* Goal of the exercise *
Edit the part of the rows below that opens with the line containing "tration am 21. Juni 2017." and closes with the line containing "e Spitze des Eisbergs.". Write those lines out again with "Leipzig" swapped for "Dresden", changing nothing else.

* Given information *
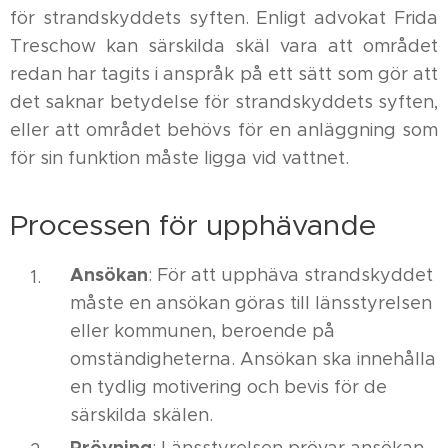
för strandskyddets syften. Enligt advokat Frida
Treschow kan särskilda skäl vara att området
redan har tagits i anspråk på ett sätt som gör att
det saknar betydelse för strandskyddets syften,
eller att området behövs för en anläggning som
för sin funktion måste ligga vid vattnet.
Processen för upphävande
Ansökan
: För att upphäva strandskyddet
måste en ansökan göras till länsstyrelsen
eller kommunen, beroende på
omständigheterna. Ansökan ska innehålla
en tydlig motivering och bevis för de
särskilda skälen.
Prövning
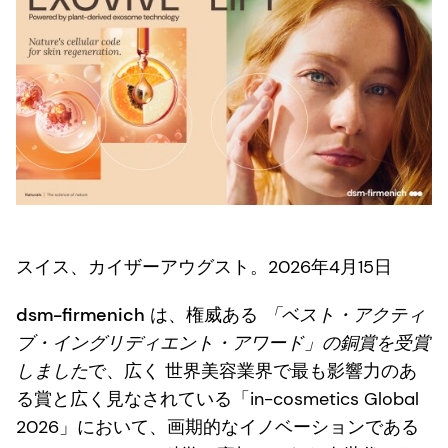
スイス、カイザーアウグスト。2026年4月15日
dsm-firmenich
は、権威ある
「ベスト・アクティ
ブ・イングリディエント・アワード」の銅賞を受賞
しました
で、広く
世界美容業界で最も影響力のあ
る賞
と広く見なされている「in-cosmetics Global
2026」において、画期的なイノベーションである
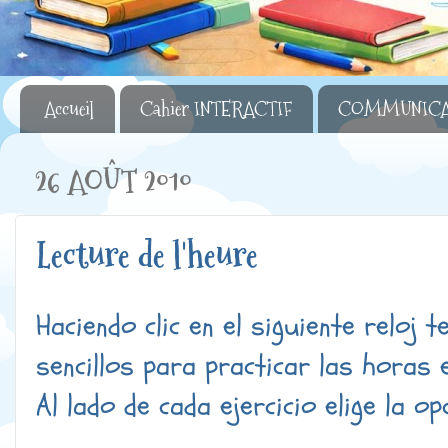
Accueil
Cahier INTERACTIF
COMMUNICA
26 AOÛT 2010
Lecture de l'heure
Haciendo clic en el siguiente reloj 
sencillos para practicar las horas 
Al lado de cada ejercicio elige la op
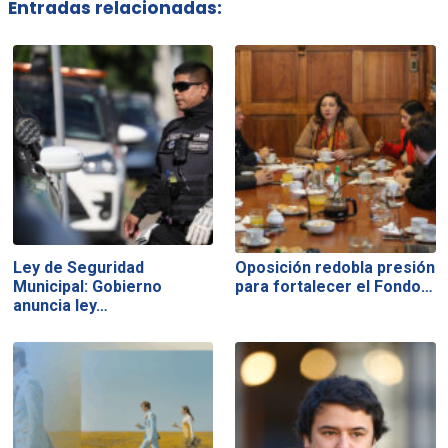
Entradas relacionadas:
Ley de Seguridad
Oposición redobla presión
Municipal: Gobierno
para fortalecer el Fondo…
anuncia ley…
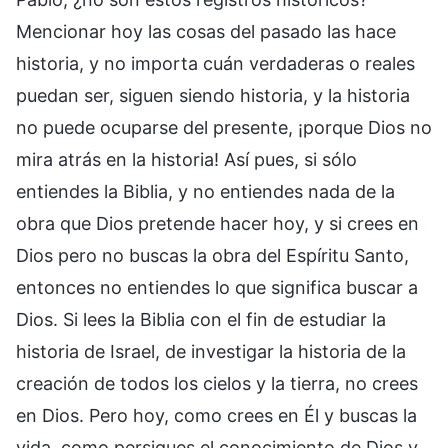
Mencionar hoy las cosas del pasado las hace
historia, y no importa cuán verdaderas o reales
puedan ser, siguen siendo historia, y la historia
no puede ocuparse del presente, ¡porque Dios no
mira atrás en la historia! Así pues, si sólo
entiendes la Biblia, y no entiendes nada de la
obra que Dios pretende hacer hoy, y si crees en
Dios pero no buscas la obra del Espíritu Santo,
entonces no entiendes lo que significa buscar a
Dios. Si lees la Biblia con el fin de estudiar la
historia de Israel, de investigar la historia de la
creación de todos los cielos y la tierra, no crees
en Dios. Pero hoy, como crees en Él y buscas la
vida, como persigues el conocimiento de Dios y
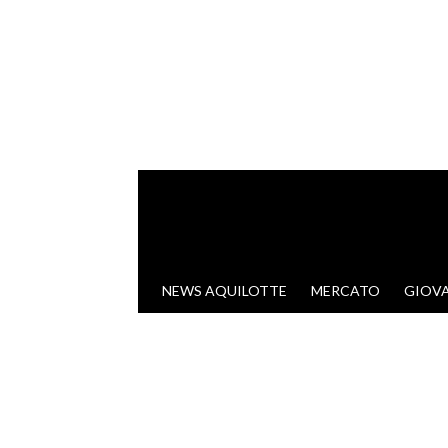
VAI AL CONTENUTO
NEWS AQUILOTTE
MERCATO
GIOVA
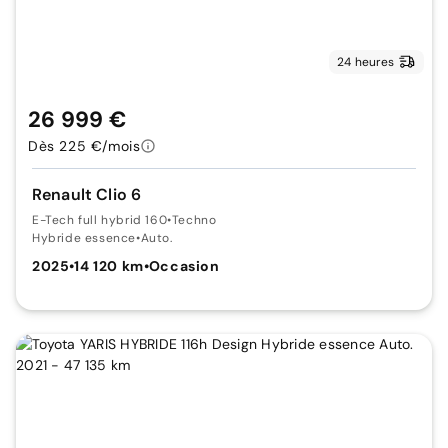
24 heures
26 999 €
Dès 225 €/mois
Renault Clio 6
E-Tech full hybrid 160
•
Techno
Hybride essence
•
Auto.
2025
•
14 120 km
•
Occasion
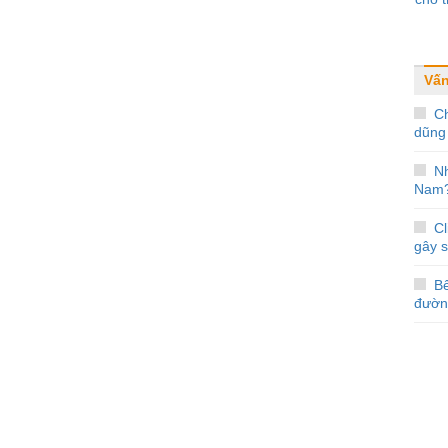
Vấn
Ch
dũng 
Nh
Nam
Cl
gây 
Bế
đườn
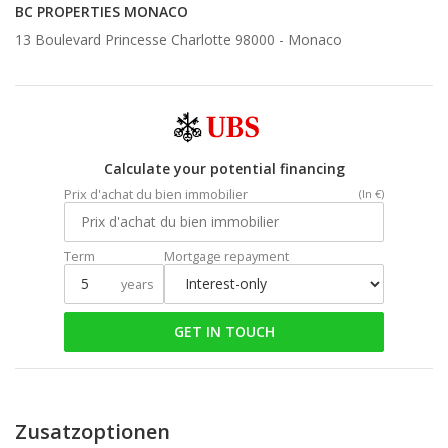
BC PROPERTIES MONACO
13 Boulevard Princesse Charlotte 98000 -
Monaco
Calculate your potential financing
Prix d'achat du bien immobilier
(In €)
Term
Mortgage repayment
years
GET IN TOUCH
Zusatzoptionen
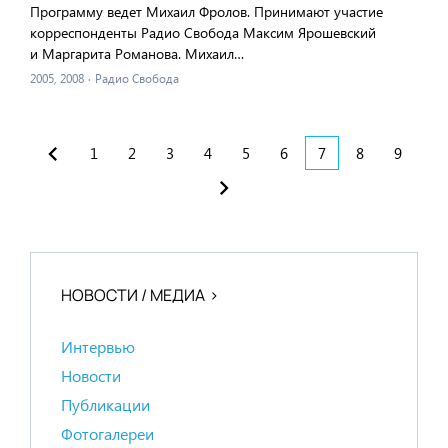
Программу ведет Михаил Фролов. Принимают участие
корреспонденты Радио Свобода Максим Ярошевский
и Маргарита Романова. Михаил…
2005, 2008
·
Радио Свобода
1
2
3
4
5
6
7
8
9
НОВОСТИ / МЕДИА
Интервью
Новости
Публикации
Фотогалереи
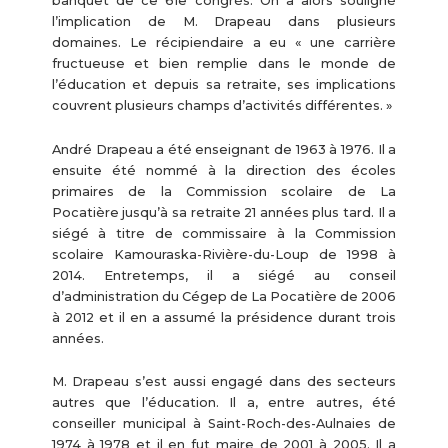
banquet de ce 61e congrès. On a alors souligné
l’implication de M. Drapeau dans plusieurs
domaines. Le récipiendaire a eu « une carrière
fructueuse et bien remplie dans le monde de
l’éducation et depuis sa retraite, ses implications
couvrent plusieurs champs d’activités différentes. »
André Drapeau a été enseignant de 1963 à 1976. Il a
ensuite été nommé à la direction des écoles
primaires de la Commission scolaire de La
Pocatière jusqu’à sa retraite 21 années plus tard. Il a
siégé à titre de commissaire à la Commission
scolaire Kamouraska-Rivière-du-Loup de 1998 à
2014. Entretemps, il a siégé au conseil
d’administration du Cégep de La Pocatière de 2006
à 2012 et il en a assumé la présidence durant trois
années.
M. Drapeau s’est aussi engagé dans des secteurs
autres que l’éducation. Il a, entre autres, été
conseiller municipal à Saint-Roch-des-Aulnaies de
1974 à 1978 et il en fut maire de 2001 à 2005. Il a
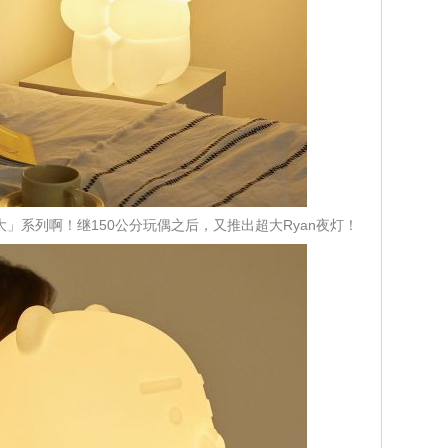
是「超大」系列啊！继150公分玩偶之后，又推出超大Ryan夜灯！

---

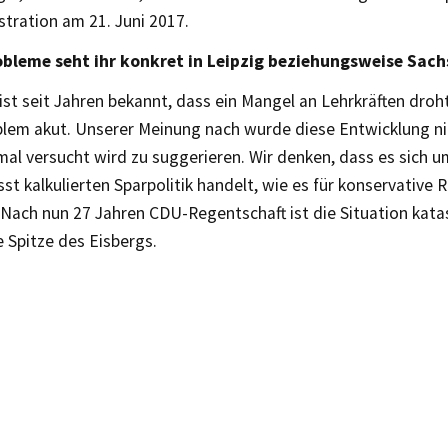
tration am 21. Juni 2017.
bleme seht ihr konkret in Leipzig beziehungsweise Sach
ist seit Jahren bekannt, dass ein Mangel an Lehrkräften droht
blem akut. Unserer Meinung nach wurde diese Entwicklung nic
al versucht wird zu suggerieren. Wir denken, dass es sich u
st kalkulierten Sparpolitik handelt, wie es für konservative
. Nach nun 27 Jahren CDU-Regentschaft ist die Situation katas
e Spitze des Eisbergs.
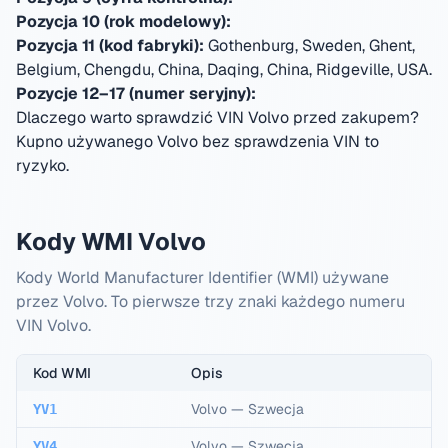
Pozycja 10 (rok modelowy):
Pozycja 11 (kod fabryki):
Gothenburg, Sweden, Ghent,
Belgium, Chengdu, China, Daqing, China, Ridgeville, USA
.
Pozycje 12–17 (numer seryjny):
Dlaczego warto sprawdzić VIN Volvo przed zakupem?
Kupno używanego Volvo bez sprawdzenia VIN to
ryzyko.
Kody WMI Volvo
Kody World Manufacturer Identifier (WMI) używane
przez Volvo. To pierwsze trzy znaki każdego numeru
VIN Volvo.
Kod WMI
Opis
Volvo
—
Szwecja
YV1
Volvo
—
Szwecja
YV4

* Result of this exercise *
tration am 21. Juni 2017.
bleme seht ihr konkret in Dresden beziehungsweise Sach
ist seit Jahren bekannt, dass ein Mangel an Lehrkräften droht
blem akut. Unserer Meinung nach wurde diese Entwicklung nic
al versucht wird zu suggerieren. Wir denken, dass es sich u
st kalkulierten Sparpolitik handelt, wie es für konservative
. Nach nun 27 Jahren CDU-Regentschaft ist die Situation katas
e Spitze des Eisbergs.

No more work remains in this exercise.